Indignación en Japón por la ley para evitar la extinción de la familia imperial que confirma la discriminación de las mujeres, vedadas de derechos sucesorios
AsiaIndignación en Japón por la ley para evitar la extinción de la familia imperial que confirma la discriminación de las mujeres, vedadas de derechos sucesoriosEnormes críticas al Gobierno de Sanae Takaichi en vísperas...
July 31 — İsrail x Hizbullah ile kalıcı barış anlaşması...?
Una noticia relevante se está gestando en la escena internacional. AsiaIndignación en Japón por la ley para evitar la extinción de la familia imperial que confirma la discriminación de las mujeres, vedadas de derechos sucesoriosEnormes críticas al Gobierno de Sanae Takaichi en vísperas de que dé luz verde a la reforma que permitirá la adopción de plebeyos descendientes de antiguos nobles Compartir Facebook X - Twitter WhatsApp Telegram LinkedIn Copiar enlace Enviar por email ComentarLa princesa Aiko de Japón, en la ceremonia por su mayoría de edad. AFPEduardo ÁlvarezSEGUIR AUTORActualizado Sábado, 11 julio 2026 - 12:49Monarquía Japón, a un paso de la histórica reforma de la Casa Imperial que permitirá adoptar a plebeyos descendientes de antiguos nobles para asegurar el futuro de la dinastía Polémica Japón se enreda en un laberinto sin salida para asegurar el futuro de la dinastía imperial Como símbolo de la nación, el emperador de Japón no puede expresar opiniones ni lanzar ideas de naturaleza política. Se lleva a tal extremo este principio que, en 2016, Akihito -entonces soberano- tuvo que hacer malabarismos verbales en un histórico discurso a la nación en el que admitió que, por "su declive físico" y problemas de salud -había sido sometido a dos importantes intervenciones quirúrgicas-, se veía "dificultado para llevar a cabo sus altas responsabilidades".

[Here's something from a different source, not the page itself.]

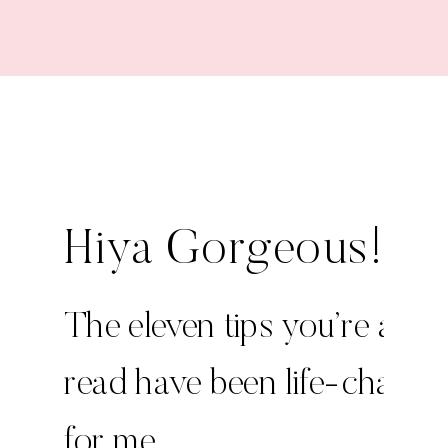
Hiya Gorgeous!
The eleven tips you’re abou
read have been life-changi
for me.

Akihito necesitaba dar un paso atrás, pero no podía decir abiertamente que su deseo era abdicar la corona. Y, de hecho, a la clase política nipona le costó bastante tiempo asumir la jubilación del monarca y dar luz verde a una alambicada reforma de la Ley de la Casa Imperial para permitirle, finalmente, abdicar. Vale este ejemplo para entender que cuando el actual emperador, su hijo primogénito Naruhito, declaró en una conferencia de prensa hace escasas semanas que los esfuerzos en los que están inmersos el Gobierno y el Parlamento para garantizar el futuro de la dinastía reinante más antigua del planeta deben "contar con la comprensión del pueblo", el soberano estaba dando vueltas a esa finísima línea roja de lo que se considera que un emperador puede o no puede expresar.

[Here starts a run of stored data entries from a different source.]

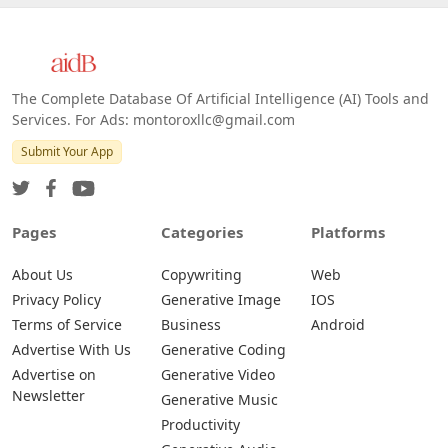
The Complete Database Of Artificial Intelligence (AI) Tools and
Services. For Ads: montoroxllc@gmail.com
Submit Your App
Pages
Categories
Platforms
About Us
Copywriting
Web
Privacy Policy
Generative Image
IOS
Terms of Service
Business
Android
Advertise With Us
Generative Coding
Advertise on
Generative Video
Newsletter
Generative Music
Productivity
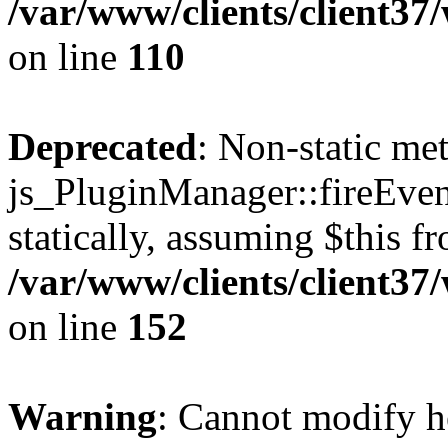
/var/www/clients/client3
on line
110
Deprecated
: Non-static me
js_PluginManager::fireEven
statically, assuming $this f
/var/www/clients/client37
on line
152
Warning
: Cannot modify h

Pero, a buen entendedor pocas palabras bastan. Y no es aventurado suponer que mostraba así su gran preocupación ante el proyecto de enmienda de la Ley de la Casa Imperial que el Gobierno de la conservadora Sanae Takaichi tiene previsto promulgar definitivamente la semana próxima, a pesar de que, por seguir con las palabras de Naruhito, parece que difícilmente puede digerirlo la ciudadanía. La escasez de varones en una familia imperial en la que las mujeres están excluidas del orden sucesorio y tampoco pueden transmitir derechos al trono se ha convertido en el mayor problema institucional en un país tan ultramoderno en lo económico y lo tecnológico como conservador en lo social y lo político.
El desarrollo ha despertado una amplia atención internacional, con los círculos diplomáticos siguiéndolo de cerca.